Among the study findings:
- Non-Hispanic whites are the most auto-oriented ethnicity group, with 81.5 percent of their trips by automobile, followed by Hispanics with 80.2 percent of their trips by automobile.
- Hispanics are higher in carpooling (48 percent of their total trips), compared to non-Hispanic whites (41.3 percent).
- Blacks were the highest in bus transit trips (5.8 percent), and Asians were the highest in rail transit trips (2.2 percent). Asians also had the highest share of non-motorized trips (17.7 percent); Hispanics had the lowest share of non-motorized trips (13.1 percent).
- Females had slightly higher shares of automobile trips than males (80.6 percent vs. 78.7 percent); specifically, females had a higher share of carpools than males (45.2 percent vs. 39.6 percent), and males had a higher share of solo driving than females (39.1 percent vs. 35.4 percent). Males have higher shares of bicycle trips than females (1.6 percent vs. 0.7 percent).
- Non-motorized trips for whites and blacks are comparable (about 14 percent), however, whites had a much higher share of cycling trips than blacks (1.3 percent vs. 0.5 percent, respectively).
- Although the share of taxicab trips was comparable across different racial profiles, it was lowest among whites, at 0.5 percent.

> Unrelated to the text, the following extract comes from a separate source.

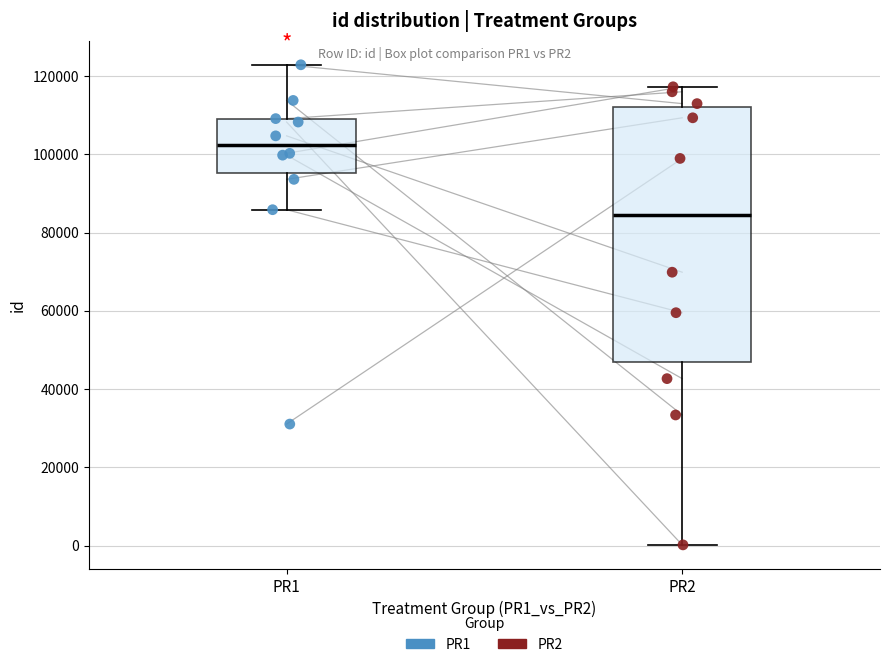

Reading left to right, read every box against the y-axis: the position of its median line, the range the box covers, and the ends of its whiskers. The values are not printed on the chart, so give them approximately, as read against the axis.

PR1: median 102000, box 96000 to 108000, whiskers 86000 to 122000
PR2: median 84000, box 46000 to 112000, whiskers 0 to 118000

- For homeowners, from 2009 to 2017, solo driving trips decreased from 42.3 percent to 40.1 percent, and carpooling trips increased from 43.8 percent to 44.7 percent. Renters exhibited the opposite trend: solo driving trips increased from 30.5 percent to 32.1 percent, and carpooling trips decreased from 41.6 percent to 38.8 percent.
- The average miles traveled per day for the lowest income group was 36 percent lower (14.3 miles vs. 19.5 miles) than the second-lowest income group ($25,000 -$49,999).
- The highest income group made 31.4 percent of the total peak-hour transit trips but only 22.1 percent of the non-peak-hour transit trips; the lowest income group made only 28.7 percent of the peak-hour transit trips but 43 percent of the total non-peak-hour transit trips.
- Most older adults heavily relied on driving and are not regular transit patrons, ride-hailing users, or cyclists.
Renne and Xize Yang, Ph.D., co-author, National University of Singapore, suggest many different factors may be contributing to this general trend of “peak and decline.” These include robust transit and non-motorized infrastructures in urban neighborhoods and college towns, higher gasoline prices, and the rise of online retailers such as Amazon and Uber Eats as well as shared mobility such as ride-hailing, bike and scooter sharing.
In addition, working from home and flexible working schedules have been gaining popularity. The share of Americans working from home increased from 3.3 percent in 2000 to 4.3 percent in 2009, and 5.2 percent in 2017. The researchers suggest post-covid American cities will see further increases in the share of working-from-home arrangements.
“Our study suggests that certain factors make automobile use particularly dominant in America. These include some combination of households earning more than $25,000, owning a home, owning two or more vehicles, and having children result in a strong propensity to use an automobile for the vast majority of trips," said Renne.
Researchers used the 2017 National Household Travel Survey (NHTS), which is the most recent nationally representative travel survey in the U.S. It was first released in 2018 and then updated in 2019 and 2020. They compared these variations in the 2017 NHTS with its predecessors, the Nationwide Personal Transportation Surveys (NPTS) in 1969, 1977, 1983, 1990 and 1995; and the NHTS in 2001 and 2009 based on earlier studies in this series.